TASK REQUIREMENTS »
All of the records below are to be printed exactly; the pictures are to be left out.

Saved entries
┏━━

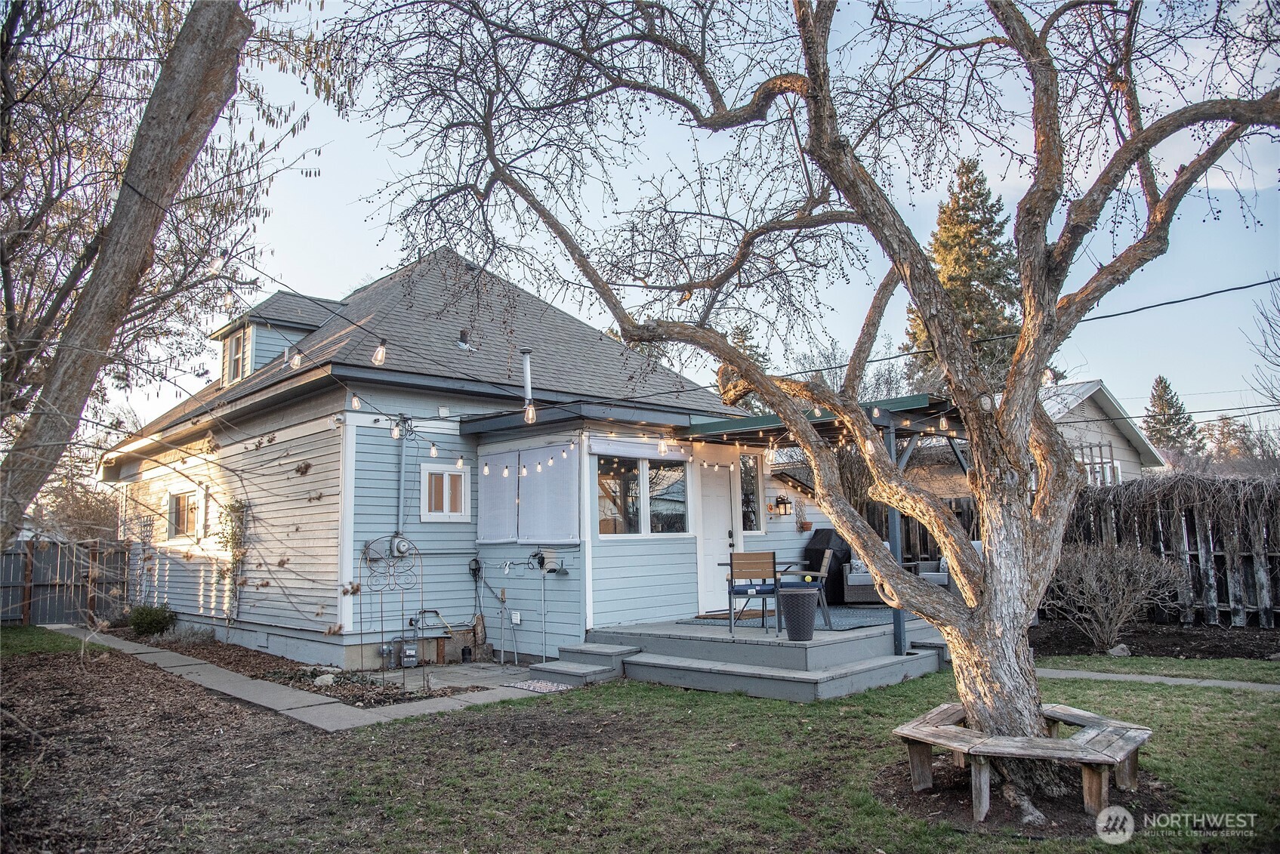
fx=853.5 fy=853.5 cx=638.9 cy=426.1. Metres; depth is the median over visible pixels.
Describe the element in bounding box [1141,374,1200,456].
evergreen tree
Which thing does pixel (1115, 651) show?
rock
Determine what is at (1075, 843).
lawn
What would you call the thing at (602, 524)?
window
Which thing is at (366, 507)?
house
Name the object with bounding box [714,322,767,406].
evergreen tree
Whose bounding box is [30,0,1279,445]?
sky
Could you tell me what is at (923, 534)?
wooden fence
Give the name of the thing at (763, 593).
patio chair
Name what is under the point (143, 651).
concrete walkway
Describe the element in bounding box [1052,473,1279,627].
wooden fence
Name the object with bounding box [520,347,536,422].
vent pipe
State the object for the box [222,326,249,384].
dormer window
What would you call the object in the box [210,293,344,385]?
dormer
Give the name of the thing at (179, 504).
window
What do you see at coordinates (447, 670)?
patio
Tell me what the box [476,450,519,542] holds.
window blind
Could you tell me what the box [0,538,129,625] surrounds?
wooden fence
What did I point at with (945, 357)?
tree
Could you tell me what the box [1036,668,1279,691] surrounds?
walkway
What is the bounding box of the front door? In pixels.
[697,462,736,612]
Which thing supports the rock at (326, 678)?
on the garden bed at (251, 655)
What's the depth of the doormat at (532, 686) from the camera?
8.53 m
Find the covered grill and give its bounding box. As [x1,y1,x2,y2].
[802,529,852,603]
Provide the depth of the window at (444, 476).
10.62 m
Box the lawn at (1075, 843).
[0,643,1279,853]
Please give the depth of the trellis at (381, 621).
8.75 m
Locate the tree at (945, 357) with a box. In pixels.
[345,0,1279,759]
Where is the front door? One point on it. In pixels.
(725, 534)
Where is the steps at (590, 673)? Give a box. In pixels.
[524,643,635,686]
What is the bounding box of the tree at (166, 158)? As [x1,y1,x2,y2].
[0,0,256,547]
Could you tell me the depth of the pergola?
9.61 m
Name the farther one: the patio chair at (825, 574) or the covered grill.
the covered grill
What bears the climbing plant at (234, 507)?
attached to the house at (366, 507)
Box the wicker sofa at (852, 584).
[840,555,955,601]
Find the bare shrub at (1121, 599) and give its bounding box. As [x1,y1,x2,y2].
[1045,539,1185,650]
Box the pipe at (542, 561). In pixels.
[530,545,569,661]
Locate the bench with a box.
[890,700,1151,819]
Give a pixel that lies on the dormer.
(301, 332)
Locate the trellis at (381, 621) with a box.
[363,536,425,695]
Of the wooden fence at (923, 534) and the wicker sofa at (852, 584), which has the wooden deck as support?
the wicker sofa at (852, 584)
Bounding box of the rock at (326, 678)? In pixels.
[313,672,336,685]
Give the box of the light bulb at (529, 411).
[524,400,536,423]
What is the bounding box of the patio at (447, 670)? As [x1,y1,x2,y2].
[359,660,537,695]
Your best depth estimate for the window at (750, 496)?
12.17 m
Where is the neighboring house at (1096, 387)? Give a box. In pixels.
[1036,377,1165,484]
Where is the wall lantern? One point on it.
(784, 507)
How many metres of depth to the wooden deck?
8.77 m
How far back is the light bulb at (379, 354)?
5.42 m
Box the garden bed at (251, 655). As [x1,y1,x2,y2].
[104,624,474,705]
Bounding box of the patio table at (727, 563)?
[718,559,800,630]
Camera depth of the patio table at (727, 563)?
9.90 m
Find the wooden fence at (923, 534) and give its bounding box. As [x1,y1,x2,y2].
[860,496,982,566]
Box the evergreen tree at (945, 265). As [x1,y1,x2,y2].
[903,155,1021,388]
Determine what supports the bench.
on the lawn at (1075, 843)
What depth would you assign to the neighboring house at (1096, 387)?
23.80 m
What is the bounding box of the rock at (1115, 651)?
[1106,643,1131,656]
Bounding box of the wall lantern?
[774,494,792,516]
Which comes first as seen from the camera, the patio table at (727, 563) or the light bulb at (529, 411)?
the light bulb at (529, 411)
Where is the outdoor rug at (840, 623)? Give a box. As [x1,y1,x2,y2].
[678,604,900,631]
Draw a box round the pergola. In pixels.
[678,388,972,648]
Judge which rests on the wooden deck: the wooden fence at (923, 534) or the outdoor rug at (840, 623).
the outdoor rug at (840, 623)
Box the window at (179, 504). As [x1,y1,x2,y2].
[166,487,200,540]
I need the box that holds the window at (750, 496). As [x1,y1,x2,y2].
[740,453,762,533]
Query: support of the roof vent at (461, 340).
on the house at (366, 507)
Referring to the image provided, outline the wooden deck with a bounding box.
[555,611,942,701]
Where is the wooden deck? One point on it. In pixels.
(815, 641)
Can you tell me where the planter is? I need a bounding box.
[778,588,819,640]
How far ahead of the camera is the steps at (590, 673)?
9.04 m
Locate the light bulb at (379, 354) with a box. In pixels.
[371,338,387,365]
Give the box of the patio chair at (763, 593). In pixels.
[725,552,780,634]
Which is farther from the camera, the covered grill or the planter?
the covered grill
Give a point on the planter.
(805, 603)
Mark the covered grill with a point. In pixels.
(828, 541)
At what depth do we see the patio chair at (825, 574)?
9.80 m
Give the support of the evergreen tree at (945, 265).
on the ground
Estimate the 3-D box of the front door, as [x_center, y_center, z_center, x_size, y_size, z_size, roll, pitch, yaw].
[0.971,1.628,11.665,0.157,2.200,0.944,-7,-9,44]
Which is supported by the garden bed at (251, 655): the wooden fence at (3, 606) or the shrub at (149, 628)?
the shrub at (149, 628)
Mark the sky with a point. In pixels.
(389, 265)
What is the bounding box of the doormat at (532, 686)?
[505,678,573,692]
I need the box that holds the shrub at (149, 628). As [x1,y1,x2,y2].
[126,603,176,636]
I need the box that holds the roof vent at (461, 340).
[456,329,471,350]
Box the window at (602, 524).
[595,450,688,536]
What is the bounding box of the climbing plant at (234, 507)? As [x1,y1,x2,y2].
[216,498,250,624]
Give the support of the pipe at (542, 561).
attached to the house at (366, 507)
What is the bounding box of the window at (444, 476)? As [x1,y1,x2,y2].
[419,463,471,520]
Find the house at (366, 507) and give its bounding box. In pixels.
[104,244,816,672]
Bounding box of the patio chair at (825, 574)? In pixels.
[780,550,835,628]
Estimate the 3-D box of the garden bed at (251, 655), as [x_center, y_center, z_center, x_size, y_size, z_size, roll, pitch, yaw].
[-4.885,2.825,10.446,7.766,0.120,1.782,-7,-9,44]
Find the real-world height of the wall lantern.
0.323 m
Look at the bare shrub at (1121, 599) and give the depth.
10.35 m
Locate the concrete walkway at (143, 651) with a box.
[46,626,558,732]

┗━━

TASK OUTPUT »
fx=853.5 fy=853.5 cx=638.9 cy=426.1. Metres; depth is the median over visible pixels.
Describe the element in bounding box [1141,374,1200,456].
evergreen tree
Which thing does pixel (1115, 651) show?
rock
Determine what is at (1075, 843).
lawn
What would you call the thing at (602, 524)?
window
Which thing is at (366, 507)?
house
Name the object with bounding box [714,322,767,406].
evergreen tree
Whose bounding box is [30,0,1279,445]?
sky
Could you tell me what is at (923, 534)?
wooden fence
Give the name of the thing at (763, 593).
patio chair
Name what is under the point (143, 651).
concrete walkway
Describe the element in bounding box [1052,473,1279,627].
wooden fence
Name the object with bounding box [520,347,536,422].
vent pipe
State the object for the box [222,326,249,384].
dormer window
What would you call the object in the box [210,293,344,385]?
dormer
Give the name of the thing at (179, 504).
window
What do you see at coordinates (447, 670)?
patio
Tell me what the box [476,450,519,542] holds.
window blind
Could you tell me what the box [0,538,129,625] surrounds?
wooden fence
What did I point at with (945, 357)?
tree
Could you tell me what the box [1036,668,1279,691] surrounds?
walkway
What is the bounding box of the front door? In pixels.
[697,462,736,612]
Which thing supports the rock at (326, 678)?
on the garden bed at (251, 655)
What's the depth of the doormat at (532, 686) from the camera?
8.53 m
Find the covered grill and give its bounding box. As [x1,y1,x2,y2].
[802,529,852,603]
Provide the depth of the window at (444, 476).
10.62 m
Box the lawn at (1075, 843).
[0,643,1279,853]
Please give the depth of the trellis at (381, 621).
8.75 m
Locate the tree at (945, 357) with a box. In pixels.
[345,0,1279,759]
Where is the front door? One point on it. In pixels.
(725, 534)
Where is the steps at (590, 673)? Give a box. In pixels.
[524,643,635,686]
What is the bounding box of the tree at (166, 158)? As [x1,y1,x2,y2].
[0,0,256,547]
Could you tell me the depth of the pergola?
9.61 m
Name the farther one: the patio chair at (825, 574) or the covered grill.
the covered grill
What bears the climbing plant at (234, 507)?
attached to the house at (366, 507)
Box the wicker sofa at (852, 584).
[840,555,955,601]
Find the bare shrub at (1121, 599) and give its bounding box. As [x1,y1,x2,y2].
[1045,539,1185,650]
Box the pipe at (542, 561). In pixels.
[530,545,569,661]
Locate the bench with a box.
[890,700,1151,819]
Give a pixel that lies on the dormer.
(301, 332)
Locate the trellis at (381, 621) with a box.
[363,536,425,695]
Of the wooden fence at (923, 534) and the wicker sofa at (852, 584), which has the wooden deck as support?
the wicker sofa at (852, 584)
Bounding box of the rock at (326, 678)? In pixels.
[313,672,336,685]
Give the box of the light bulb at (529, 411).
[524,400,536,423]
What is the bounding box of the patio at (447, 670)? As [x1,y1,x2,y2].
[359,660,537,695]
Your best depth estimate for the window at (750, 496)?
12.17 m
Where is the neighboring house at (1096, 387)? Give a box. In pixels.
[1036,377,1165,484]
Where is the wall lantern? One point on it.
(784, 507)
How many metres of depth to the wooden deck?
8.77 m
How far back is the light bulb at (379, 354)?
5.42 m
Box the garden bed at (251, 655). As [x1,y1,x2,y2].
[104,624,474,705]
Bounding box of the patio table at (727, 563)?
[718,559,800,630]
Camera depth of the patio table at (727, 563)?
9.90 m
Find the wooden fence at (923, 534) and give its bounding box. As [x1,y1,x2,y2].
[860,496,982,566]
Box the evergreen tree at (945, 265). As [x1,y1,x2,y2].
[903,155,1021,388]
Determine what supports the bench.
on the lawn at (1075, 843)
What depth would you assign to the neighboring house at (1096, 387)?
23.80 m
What is the bounding box of the rock at (1115, 651)?
[1106,643,1131,656]
Bounding box of the wall lantern?
[774,494,792,516]
Which comes first as seen from the camera, the patio table at (727, 563) or the light bulb at (529, 411)?
the light bulb at (529, 411)
Where is the outdoor rug at (840, 623)? Give a box. As [x1,y1,x2,y2].
[678,604,900,631]
Draw a box round the pergola. In pixels.
[678,388,972,648]
Judge which rests on the wooden deck: the wooden fence at (923, 534) or the outdoor rug at (840, 623).
the outdoor rug at (840, 623)
Box the window at (179, 504). As [x1,y1,x2,y2].
[166,487,200,540]
I need the box that holds the window at (750, 496). As [x1,y1,x2,y2].
[740,453,762,533]
Query: support of the roof vent at (461, 340).
on the house at (366, 507)
Referring to the image provided, outline the wooden deck with a bounding box.
[555,611,942,701]
Where is the wooden deck? One point on it. In pixels.
(815, 641)
Can you tell me where the planter is? I need a bounding box.
[778,588,819,640]
How far ahead of the camera is the steps at (590, 673)?
9.04 m
Locate the light bulb at (379, 354) with a box. In pixels.
[371,338,387,365]
Give the box of the patio chair at (763, 593). In pixels.
[725,552,780,634]
Which is farther from the camera, the covered grill or the planter?
the covered grill
Give a point on the planter.
(805, 603)
Mark the covered grill with a point. In pixels.
(828, 541)
At what depth do we see the patio chair at (825, 574)?
9.80 m
Give the support of the evergreen tree at (945, 265).
on the ground
Estimate the 3-D box of the front door, as [x_center, y_center, z_center, x_size, y_size, z_size, roll, pitch, yaw].
[0.971,1.628,11.665,0.157,2.200,0.944,-7,-9,44]
Which is supported by the garden bed at (251, 655): the wooden fence at (3, 606) or the shrub at (149, 628)?
the shrub at (149, 628)
Mark the sky with a point. In pixels.
(389, 265)
What is the bounding box of the doormat at (532, 686)?
[505,678,573,692]
I need the box that holds the shrub at (149, 628). As [x1,y1,x2,y2].
[126,603,176,636]
I need the box that holds the roof vent at (461, 340).
[456,329,471,350]
Box the window at (602, 524).
[595,450,688,536]
What is the bounding box of the climbing plant at (234, 507)? As [x1,y1,x2,y2].
[216,498,250,624]
Give the support of the pipe at (542, 561).
attached to the house at (366, 507)
What is the bounding box of the window at (444, 476)? As [x1,y1,x2,y2].
[419,463,471,520]
Find the house at (366, 507) and give its bounding box. In pixels.
[104,244,816,672]
Bounding box of the patio chair at (825, 574)? In pixels.
[780,550,835,628]
Estimate the 3-D box of the garden bed at (251, 655), as [x_center, y_center, z_center, x_size, y_size, z_size, roll, pitch, yaw].
[-4.885,2.825,10.446,7.766,0.120,1.782,-7,-9,44]
Find the real-world height of the wall lantern.
0.323 m
Look at the bare shrub at (1121, 599) and give the depth.
10.35 m
Locate the concrete walkway at (143, 651) with a box.
[46,626,558,732]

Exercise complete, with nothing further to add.